Last Modified: 18 Oct 2003 20:50 GMT
Daniel Pearl was abducted and murdered in Pakistan
The tragic story of Daniel Pearl, a Wall Street Journal correspondent who was kidnapped and murdered in Pakistan last year, is heading for the big screen.

Warner Bros has optioned feature film rights to a memoir about the slain reporter written by his wife and fellow journalist Mariane Pearl, titled A Mighty Heart: The Brave Life and Death of My Husband Danny Pearl.

According to a spokeswoman for the movie studio, the project will be developed for the Time Warner-owned studio by Plan B Prods, the Warner-based film company owned by celebrity couple Brad Pitt and Jennifer Aniston.

No director or screenwriter has yet joined the project and casting choices will not be made until a script is produced, she said.
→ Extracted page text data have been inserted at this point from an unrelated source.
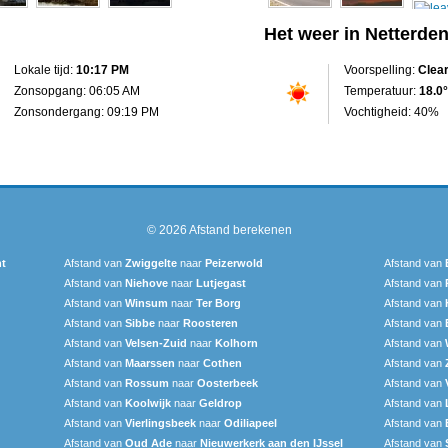
Het weer in Netterde
Lokale tijd:
10:17 PM
Voorspelling:
Clea
Zonsopgang: 06:05 AM
Temperatuur:
18.0°
Zonsondergang: 09:19 PM
Vochtigheid: 40%
© 2026
Afstand berekenen
t
Afstand van
Zwiggelte
naar
Peizerwold
Afstand van
Afstand van
Niehove
naar
Lutjegast
Afstand van
Afstand van
Winsum
naar
Ter Borg
Afstand van
Afstand van
Sibbe
naar
Roosteren
Afstand van
Afstand van
Velsen-Zuid
naar
Kolhorn
Afstand van
Afstand van
Maarssen
naar
Cothen
Afstand van
Afstand van
Rossum
naar
Oosterbeek
Afstand van
Afstand van
Koolwijk
naar
Geldrop
Afstand van
Afstand van
Vierlingsbeek
naar
Odiliapeel
Afstand van
Afstand van
Oud Ade
naar
Nieuwerkerk aan den IJssel
Afstand van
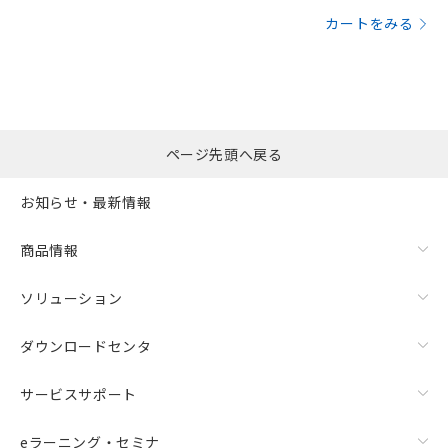
カートをみる
ページ先頭へ戻る
お知らせ・最新情報
商品情報
ソリューション
ダウンロードセンタ
サービスサポート
eラーニング・セミナ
A spokeswoman for Plan B added, "There are no plans at this point for Jennifer or Brad to act in it."

Court sentencing

 

Pearl, 38, a Wall Street Journal correspondent, disappeared in Karachi, Pakistan's biggest city, on 23 January, 2002, while investigating possible links between so-called shoe bomber Richard Reid and the al-Qaida network of Saudi fugitive Usama bin Ladin.

The memoir is seen as hot
property among filmmakers

A group claiming to have abducted Pearl, calling itself the National Movement for the Restoration of Pakistani Sovereignty, accused him of being a spy - first for the CIA, then for Israel.

A grisly videotape of Pearl's murder surfaced weeks later, and his dismembered body was found last May in a shallow grave outside Karachi.
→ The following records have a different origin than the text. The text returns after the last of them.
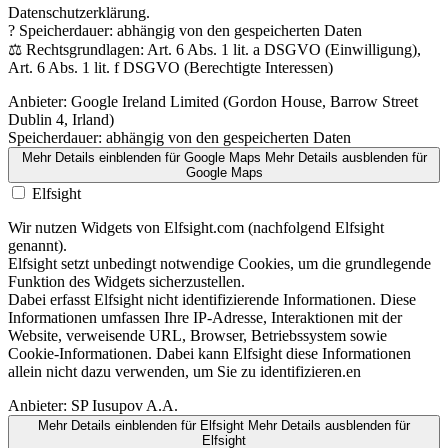
Datenschutzerklärung.
? Speicherdauer: abhängig von den gespeicherten Daten
⚖️ Rechtsgrundlagen: Art. 6 Abs. 1 lit. a DSGVO (Einwilligung),
Art. 6 Abs. 1 lit. f DSGVO (Berechtigte Interessen)
Anbieter:
Google Ireland Limited (Gordon House, Barrow Street
Dublin 4, Irland)
Speicherdauer:
abhängig von den gespeicherten Daten
Mehr Details einblenden
für Google Maps
Mehr Details ausblenden
für
Google Maps
Elfsight
Wir nutzen Widgets von Elfsight.com (nachfolgend Elfsight
genannt).
Elfsight setzt unbedingt notwendige Cookies, um die grundlegende
Funktion des Widgets sicherzustellen.
Dabei erfasst Elfsight nicht identifizierende Informationen. Diese
Informationen umfassen Ihre IP-Adresse, Interaktionen mit der
Website, verweisende URL, Browser, Betriebssystem sowie
Cookie-Informationen. Dabei kann Elfsight diese Informationen
allein nicht dazu verwenden, um Sie zu identifizieren.en
Anbieter:
SP Iusupov A.A.
Mehr Details einblenden
für Elfsight
Mehr Details ausblenden
für
Elfsight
A Pakistani court last July sentenced a British-born Muslim to death and three accomplices to life in prison for their roles in Pearl's kidnapping and slaying.

Futile search

A Mighty Heart, published last month by Scribner, chronicles the month between Pearl's abduction and the news of his death, during which his French wife, then pregnant, led a harrowing and ultimately futile search for her husband.
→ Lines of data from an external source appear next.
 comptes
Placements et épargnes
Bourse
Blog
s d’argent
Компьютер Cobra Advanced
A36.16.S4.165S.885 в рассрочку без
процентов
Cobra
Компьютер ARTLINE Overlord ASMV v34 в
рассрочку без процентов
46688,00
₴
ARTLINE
The memoir is seen as hot property in Hollywood, combining as it does themes of international intrigue and journalistic heroism found in such acclaimed films as The Year of Living Dangerously, The Killing Fields and The Quiet American.

Financial terms were not disclosed, but a source familiar with the deal confirmed a report in the Hollywood trade paper Daily Variety that the studio paid a high-six-figure sum for the rights. Warner Bros outbid two rival studios, Universal Pictures and Paramount Pictures, to option the book, the source said.